| > but thanks to the vulnerable PQescapeString(), the following user_input would fuck it up Nope. To quote: https://www.rapid7.com/blog/post/2025/02/13/cve-2025-1094-po... > Because of how PostgreSQL string escaping routines handle invalid UTF-8 characters, in combination with how invalid byte sequences within the invalid UTF-8 characters are processed by psql If you just pass it to postgres over a normal query, postgres will reject an invalid byte sequence in the query with an error, refuse to even parse the query, and thus you won't get a SQL injection. It's just that psql didn't hard-error on invalid utf-8, even though postgres did. That's why the escape function was suitable for postgres, both the escape function and postgres's query parser assume invalid byte sequences are, you know, invalid. > For parametrized queries, params don't go through serialization because they don't need to hit the parser, there's no "escaping" whatsoever. You're right of course, I used imprecise language that everyone understands, and you're choosing to read critically in order to be combative.
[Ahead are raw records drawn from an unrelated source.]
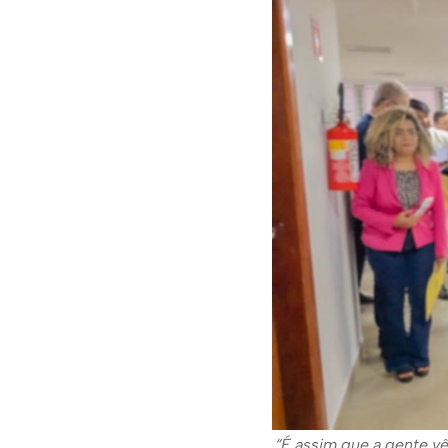
“É assim que a gente vê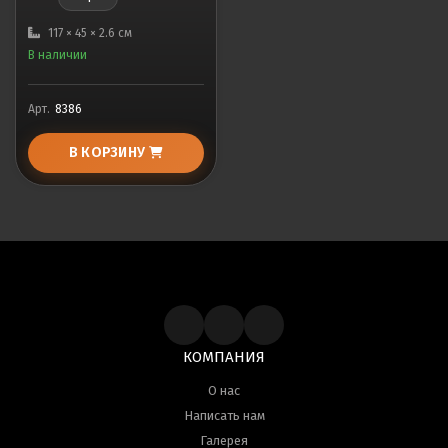
117 × 45 × 2.6 см
В наличии
Арт.
8386
В КОРЗИНУ
КОМПАНИЯ
О нас
Написать нам
Галерея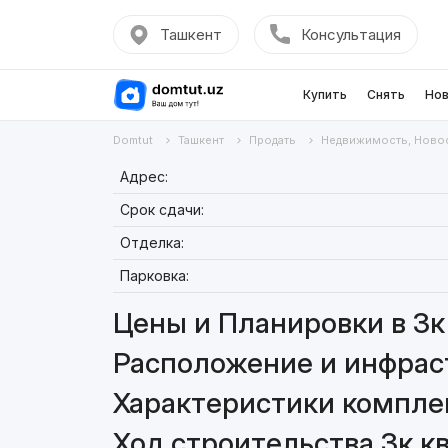
Ташкент
Консультация
Купить
Снять
Нов
Domtut
Ташкент
Продать
Недвижимость, Ново
Адрес:
Срок сдачи:
Отделка:
Парковка:
Цены и Планировки в 3к 
Расположение и инфраст
Характеристики комплекс
Ход строительства 3к кв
You don't have to be so combative. |
> I used imprecise language that everyone understands, and you're choosing to read critically in order to be combative.
No, your "imprecise language" is a fundamental and quite dangerous misunderstanding that could easily lead to more vulnerabilities like this one ("PQexecParams = PQexec + PQescapeString, amiright? I'll just use the latter"). Maybe you didn't misunderstand yourself, maybe you did, but it's 100% misleading for readers not familiar with db internals.